My cousin says we should punish drug dealers. I say we should punish those politicians who created those drug dealers out of whole cloth by passing unprecedented laws against the use of Mother Nature's bounty.
"Politics is the art of looking for trouble, finding it everywhere, diagnosing it incorrectly, and applying the wrong remedies." -- Groucho Marx
Even prohibition haters have their own list of drugs that they feel should be outlawed. They're missing the point. We should not drugs "up or down" any more than we should judge penicillin or aspirin in that way.
I wonder if Nixon knew what a favor he was doing medical capitalism when he outlawed psychedelics.

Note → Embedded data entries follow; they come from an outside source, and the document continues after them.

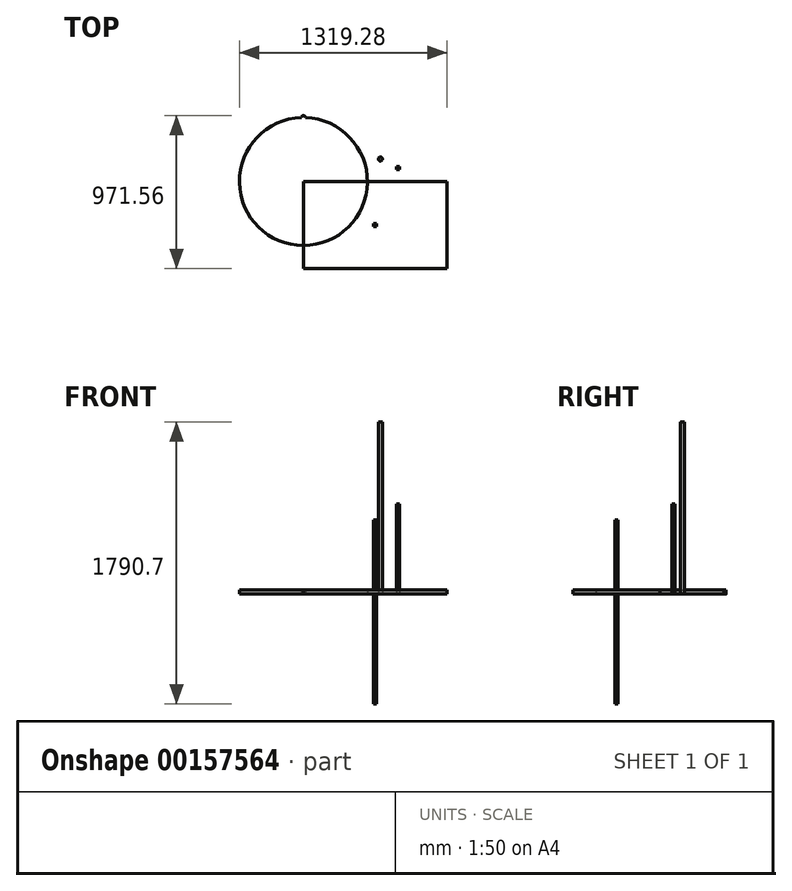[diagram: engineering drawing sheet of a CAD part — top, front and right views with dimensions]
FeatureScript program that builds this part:
annotation { "Feature Type Name" : "Feature", "Feature Type Description" : "" }
export const myFeature = defineFeature(function(context is Context, id is Id, definition is map)
    precondition{}
    {
        {
            var Q0;
            Q0=qCreatedBy(makeId("Top.planeOp"),FACE);
            var sketch = newSketch(context, id + "F0", { "sketchPlane" : qUnion([Q0])});
            skLineSegment(sketch, "E0.bottom", {"start": v(456.44, 276.23) * mm, "end": v(-456.44, 276.23) * mm});
            skLineSegment(sketch, "E0.top", {"start": v(456.44, -276.23) * mm, "end": v(-456.44, -276.23) * mm});
            skLineSegment(sketch, "E0.left", {"start": v(456.44, 276.22) * mm, "end": v(456.44, -276.23) * mm});
            skLineSegment(sketch, "E0.right", {"start": v(-456.44, 276.23) * mm, "end": v(-456.44, -276.23) * mm});
            skPoint(sketch, "E0.middle", {"position": v(0, 0) * mm});
            skSolve(sketch);
        }
        {
            var Q0;
            Q0=makeQuery(id+"F0.imprint","IMPRINT",FACE,{"disambiguationData":[TD([[makeQuery(id+"F0.imprint","IMPRINT",EDGE,{"derivedFrom":sQuery(id+"F0.wireOp",EDGE,"E0.bottom")}),1.0]])]});
            var sketch = newSketch(context, id + "F1", { "sketchPlane" : qUnion([Q0])});
            skArc(sketch, "E1", {"start": v(-469.14, 682.43) * mm, "mid": v(-456.44, -130.18) * mm, "end": v(-443.74, 682.43) * mm});
            skArc(sketch, "E2", {"start": v(-443.74, 682.43) * mm, "mid": v(-456.44, 695.33) * mm, "end": v(-469.14, 682.43) * mm});
            skSolve(sketch);
        }
        {
            var Q0;
            Q0=qCreatedBy(makeId("Top.planeOp"),FACE);
            var sketch = newSketch(context, id + "F2", { "sketchPlane" : qUnion([Q0])});
            skCircle(sketch, "E3", {"center": v(32.2, 419.15) * mm, "radius": 12.7 * mm});
            skSolve(sketch);
        }
        {
            var Q0;
            Q0=qCreatedBy(makeId("Top.planeOp"),FACE);
            var sketch = newSketch(context, id + "F3", { "sketchPlane" : qUnion([Q0])});
            skLineSegment(sketch, "E4.bottom", {"start": v(153.12, 371.2) * mm, "end": v(134.07, 371.2) * mm});
            skLineSegment(sketch, "E4.top", {"start": v(153.12, 352.16) * mm, "end": v(134.07, 352.16) * mm});
            skLineSegment(sketch, "E4.left", {"start": v(153.12, 371.2) * mm, "end": v(153.12, 352.16) * mm});
            skLineSegment(sketch, "E4.right", {"start": v(134.07, 371.2) * mm, "end": v(134.07, 352.16) * mm});
            skPoint(sketch, "E4.middle", {"position": v(143.6, 361.68) * mm});
            skSolve(sketch);
        }
        {
            var Q0;
            Q0=makeQuery(id+"F0.imprint","IMPRINT",FACE,{"disambiguationData":[TD([[makeQuery(id+"F0.imprint","IMPRINT",EDGE,{"derivedFrom":sQuery(id+"F0.wireOp",EDGE,"E0.bottom")}),1.0]])]});
            extrude(context, id + "F4", {"entities" : qUnion([Q0]), "depth" : 25.4 * mm});
        }
        {
            var Q0;
            {var subQ0=sQuery(id+"F1.wireOp",EDGE,"E2");Q0=makeQuery(id+"F1.imprint","IMPRINT",FACE,{"disambiguationData":[TD([[makeQuery(id+"F1.imprint","IMPRINT",EDGE,{"derivedFrom":subQ0}),1.0]])]});}
            var Q1;
            {var subQ0=sQuery(id+"F1.wireOp",EDGE,"E1");var subQ1=makeQuery(id+"F0.imprint","IMPRINT",EDGE,{"derivedFrom":sQuery(id+"F0.wireOp",EDGE,"E0.right")});var subQ2=makeQuery(id+"F1.imprint","INTERSECT",VERTEX,{"derivedFrom":[subQ1,subQ0]});Q1=makeQuery(id+"F1.imprint","IMPRINT",FACE,{"disambiguationData":[TD([[makeQuery(id+"F1.imprint","IMPRINT",EDGE,{"disambiguationData":[TD([[subQ2,-1.0]])],"derivedFrom":subQ0}),1.0]])]});}
            extrude(context, id + "F5", {"entities" : qUnion([Q0, Q1]), "depth" : 25.4 * mm});
        }
        {
            var Q0;
            Q0=makeQuery(id+"F2.imprint","IMPRINT",FACE,{"disambiguationData":[TD([[makeQuery(id+"F2.imprint","IMPRINT",EDGE,{"derivedFrom":sQuery(id+"F2.wireOp",EDGE,"E3")}),1.0]])]});
            extrude(context, id + "F6", {"entities" : qUnion([Q0]), "depth" : 1092.2 * mm});
        }
        {
            var Q0;
            Q0=makeQuery(id+"F3.imprint","IMPRINT",FACE,{"disambiguationData":[TD([[makeQuery(id+"F3.imprint","IMPRINT",EDGE,{"derivedFrom":sQuery(id+"F3.wireOp",EDGE,"E4.bottom")}),1.0]])]});
            extrude(context, id + "F7", {"entities" : qUnion([Q0]), "depth" : 571.5 * mm});
        }
        {
            var Q0;
            Q0=makeQuery(id+"F4.opExtrude","CAP_FACE",FACE,{"disambiguationData":[OSD([sQuery(id+"F0.wireOp",EDGE,"E0.bottom"),sQuery(id+"F0.wireOp",EDGE,"E0.top"),sQuery(id+"F0.wireOp",EDGE,"E0.left"),sQuery(id+"F0.wireOp",EDGE,"E0.right")])],"isStart":false});
            var sketch = newSketch(context, id + "F8", { "sketchPlane" : qUnion([Q0])});
            skLineSegment(sketch, "E5.bottom", {"start": v(9.52, 9.52) * mm, "end": v(-9.53, 9.52) * mm});
            skLineSegment(sketch, "E5.top", {"start": v(9.52, -9.53) * mm, "end": v(-9.53, -9.53) * mm});
            skLineSegment(sketch, "E5.left", {"start": v(9.52, 9.52) * mm, "end": v(9.52, -9.53) * mm});
            skLineSegment(sketch, "E5.right", {"start": v(-9.53, 9.52) * mm, "end": v(-9.53, -9.53) * mm});
            skPoint(sketch, "E5.middle", {"position": v(0, 0) * mm});
            skSolve(sketch);
        }
        {
            var Q0;
            Q0=makeQuery(id+"F8.imprint","IMPRINT",FACE,{"disambiguationData":[TD([[makeQuery(id+"F8.imprint","IMPRINT",EDGE,{"derivedFrom":sQuery(id+"F8.wireOp",EDGE,"E5.bottom")}),1.0]])]});
            extrude(context, id + "F9", {"entities" : qUnion([Q0]), "depth" : 444.5 * mm});
        }
        {
            var Q0;
            Q0=makeQuery(id+"F4.opExtrude","CAP_FACE",FACE,{"disambiguationData":[OSD([sQuery(id+"F0.wireOp",EDGE,"E0.bottom"),sQuery(id+"F0.wireOp",EDGE,"E0.top"),sQuery(id+"F0.wireOp",EDGE,"E0.left"),sQuery(id+"F0.wireOp",EDGE,"E0.right")])],"isStart":true});
            var sketch = newSketch(context, id + "F10", { "sketchPlane" : qUnion([Q0])});
            skLineSegment(sketch, "E6.bottom", {"start": v(9.52, 9.53) * mm, "end": v(-9.53, 9.53) * mm});
            skLineSegment(sketch, "E6.top", {"start": v(9.52, -9.52) * mm, "end": v(-9.53, -9.52) * mm});
            skLineSegment(sketch, "E6.left", {"start": v(9.52, 9.53) * mm, "end": v(9.52, -9.52) * mm});
            skLineSegment(sketch, "E6.right", {"start": v(-9.53, 9.53) * mm, "end": v(-9.53, -9.52) * mm});
            skPoint(sketch, "E6.middle", {"position": v(0, 0) * mm});
            skSolve(sketch);
        }
        {
            var Q0;
            Q0=makeQuery(id+"F10.imprint","IMPRINT",FACE,{"disambiguationData":[TD([[makeQuery(id+"F10.imprint","IMPRINT",EDGE,{"derivedFrom":sQuery(id+"F10.wireOp",EDGE,"E6.bottom")}),1.0]])]});
            extrude(context, id + "F11", {"entities" : qUnion([Q0]), "depth" : 698.5 * mm});
        }
    });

Those drugs can actually cure things, and there's no money in that.
I have nothing against science, BTW (altho' I might feel differently after a nuclear war!) I just want scientists to "stay in their lane" and stop pretending to be experts on my own personal mood and consciousness.
Americans believe scientists when they say that drugs like MDMA are not proven effective. That's false. They are super effective and obviously so. It's just that science holds entheogenic medicines to the standards of reductive materialism. That's unfair and inappropriate.
Endless drugs could help with depression. Any drug that inspires and elates is an antidepressant, partly by the effect itself and partly by the mood-elevation caused by anticipation of use (facts which are far too obvious for materialists and drug warriors to understand -- let alone materialist drug warriors!).
If Fentanyl kills, then alcohol slaughters. Drug prohibition is the real killer.
The FDA will be accepting comments through September 20th on the subject of ways to fight PTSD.
PTSD@reaganudall.org
Ask them why they support brain-damaging shock therapy but won't approve drugs like MDMA that could make ECT unnecessary.
What prohibitionists forget is that every popular but dangerous activity, from horseback riding to drug use, will have its victims. You cannot save everybody, and when you try to do so by law, you kill far more than you save, meanwhile destroying democracy in the process.